В сопровождении нескольких гридинов навстречу Александру вышел из шатра князь ростовский Борис Василькович, уже возмужавший, с густой круглой бородкой.

— Александр Ярославич! — вскричал он в искреннем радостном изумлении.

Они обнялись, и Александр почувствовал на щеке тепло слезинки, скатившейся с ресницы Бориса. Он ласково похлопал его по спине, шепнул утешительно:

— Скорблю с тобой вместе, князь. Крепи сердце, брат.

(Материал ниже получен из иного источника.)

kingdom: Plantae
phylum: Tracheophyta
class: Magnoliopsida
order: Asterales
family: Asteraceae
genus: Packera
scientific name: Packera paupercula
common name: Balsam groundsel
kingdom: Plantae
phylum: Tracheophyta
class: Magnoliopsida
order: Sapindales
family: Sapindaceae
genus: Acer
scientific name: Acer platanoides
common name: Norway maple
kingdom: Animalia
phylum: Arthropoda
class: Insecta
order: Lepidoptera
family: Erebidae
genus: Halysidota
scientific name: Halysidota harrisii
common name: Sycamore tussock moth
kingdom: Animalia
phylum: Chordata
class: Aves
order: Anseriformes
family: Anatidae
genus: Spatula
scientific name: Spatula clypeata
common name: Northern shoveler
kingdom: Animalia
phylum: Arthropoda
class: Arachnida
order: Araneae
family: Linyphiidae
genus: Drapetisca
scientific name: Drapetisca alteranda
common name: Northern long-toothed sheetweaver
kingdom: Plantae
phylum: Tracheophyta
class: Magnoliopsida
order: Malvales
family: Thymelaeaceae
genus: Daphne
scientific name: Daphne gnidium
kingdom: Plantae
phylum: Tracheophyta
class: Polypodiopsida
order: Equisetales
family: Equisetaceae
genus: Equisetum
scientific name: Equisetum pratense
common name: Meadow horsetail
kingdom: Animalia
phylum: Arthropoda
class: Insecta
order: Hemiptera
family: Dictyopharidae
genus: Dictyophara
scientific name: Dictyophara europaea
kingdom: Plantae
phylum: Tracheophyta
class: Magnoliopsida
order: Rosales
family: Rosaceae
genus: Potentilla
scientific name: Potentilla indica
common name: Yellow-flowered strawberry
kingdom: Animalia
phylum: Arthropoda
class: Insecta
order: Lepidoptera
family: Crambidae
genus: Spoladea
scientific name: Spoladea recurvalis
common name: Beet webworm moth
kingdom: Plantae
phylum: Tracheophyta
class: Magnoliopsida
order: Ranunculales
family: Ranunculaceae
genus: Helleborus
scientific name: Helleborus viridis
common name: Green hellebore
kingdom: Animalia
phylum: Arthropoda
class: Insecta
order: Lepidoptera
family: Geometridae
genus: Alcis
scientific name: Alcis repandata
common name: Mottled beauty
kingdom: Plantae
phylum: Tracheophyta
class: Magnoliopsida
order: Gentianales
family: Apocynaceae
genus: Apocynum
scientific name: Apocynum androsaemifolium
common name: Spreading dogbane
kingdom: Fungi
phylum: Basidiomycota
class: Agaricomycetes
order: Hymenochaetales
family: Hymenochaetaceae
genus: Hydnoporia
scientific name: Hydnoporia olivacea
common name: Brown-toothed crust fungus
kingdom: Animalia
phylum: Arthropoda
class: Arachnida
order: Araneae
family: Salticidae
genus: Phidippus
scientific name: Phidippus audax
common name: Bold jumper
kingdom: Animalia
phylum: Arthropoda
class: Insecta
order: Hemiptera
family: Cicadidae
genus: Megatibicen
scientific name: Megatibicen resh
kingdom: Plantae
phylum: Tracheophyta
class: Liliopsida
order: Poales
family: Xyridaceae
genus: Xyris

Он понимал, какую трагедию здесь, на чужбине, пережили братья Борис и Глеб, ставшие едва не самовидцами гибели Михаила Черниговского. Что должны были чувствовать эти юные князья при виде жестокой расправы, учиненной татарами над их родным дедом, о славной боевой жизни которого так много рассказывала им в детстве мать Мария Михайловна?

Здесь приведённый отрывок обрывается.